Rewrite the records that follow, replacing each "chart" with "graph" and keeping everything else the same. Leave out the pictures.

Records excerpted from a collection
=== Begin Enclosure ===

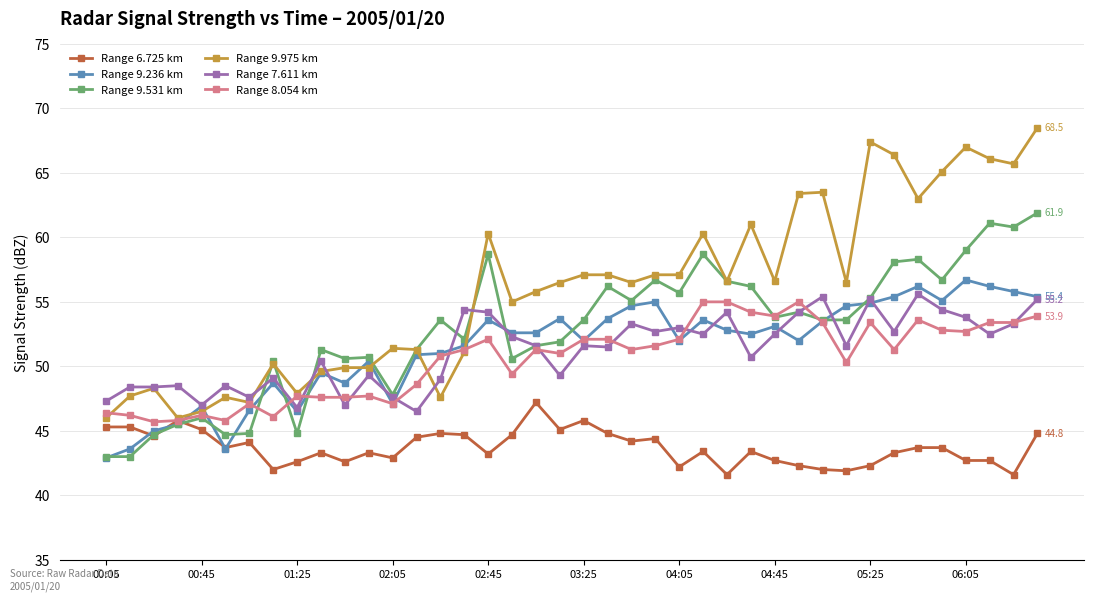

How many lines are shown in the chart?

6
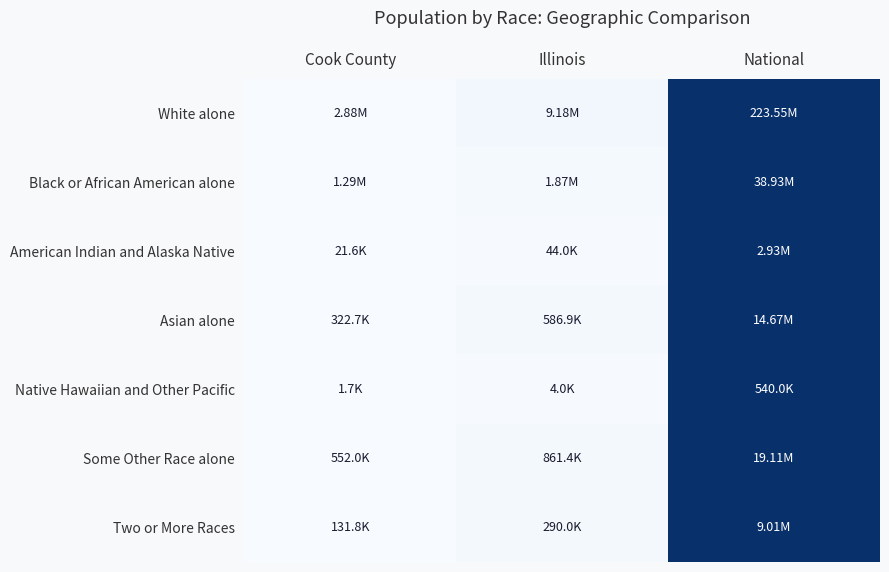

Count the number of data series in this chart.

7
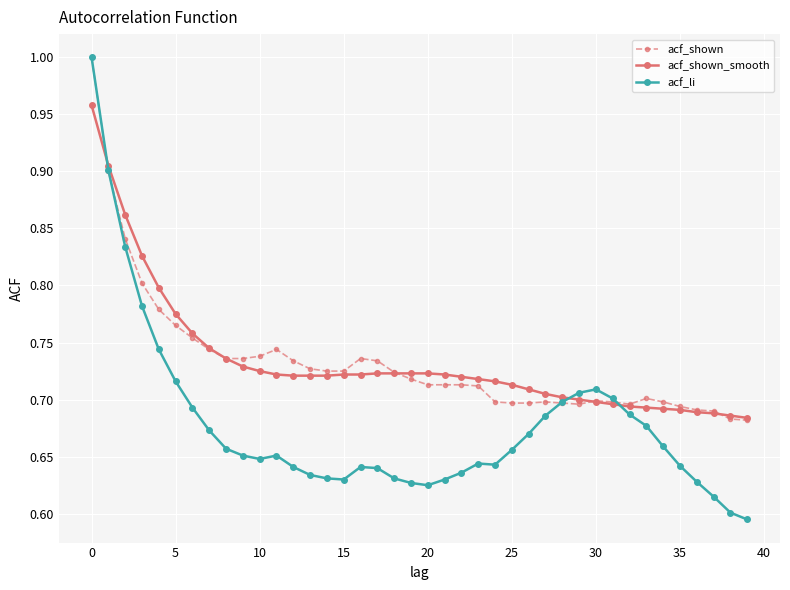

Which series has the widest spread of values?

acf_li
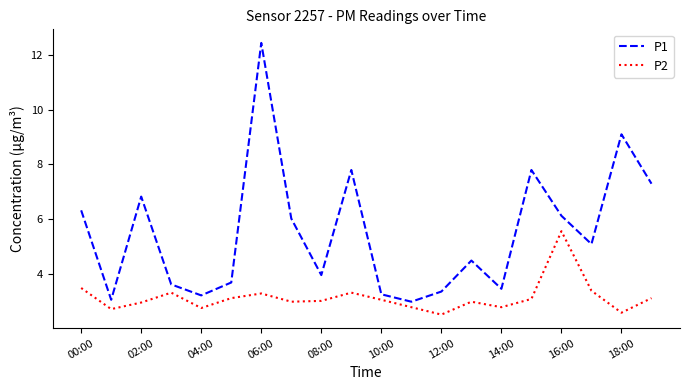

List the series in order of their peak value, lowest first.

P2, P1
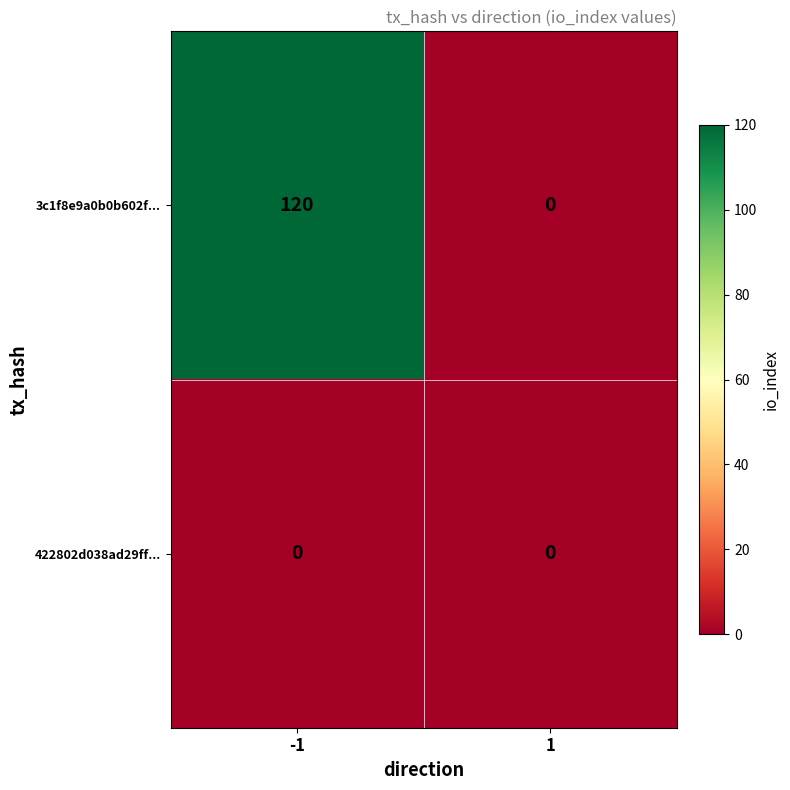

Which series changed the most between -1 and 1?

3c1f8e9a0b0b602f...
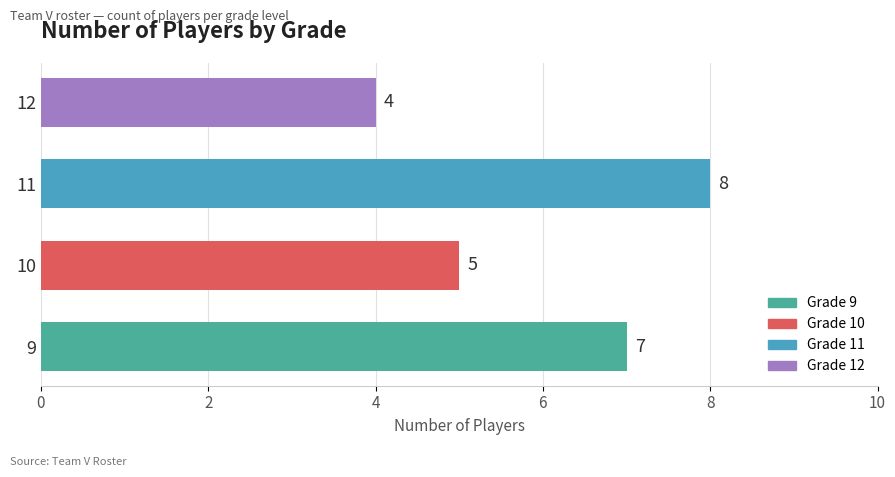

List the labels in order of value, largest first.

11, 9, 10, 12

=== End Enclosure ===

OUTPUT OF THE TASK =>
How many lines are shown in the graph?

6

Count the number of data series in this graph.

7

Which series has the widest spread of values?

acf_li

List the series in order of their peak value, lowest first.

P2, P1

Which series changed the most between -1 and 1?

3c1f8e9a0b0b602f...

List the labels in order of value, largest first.

11, 9, 10, 12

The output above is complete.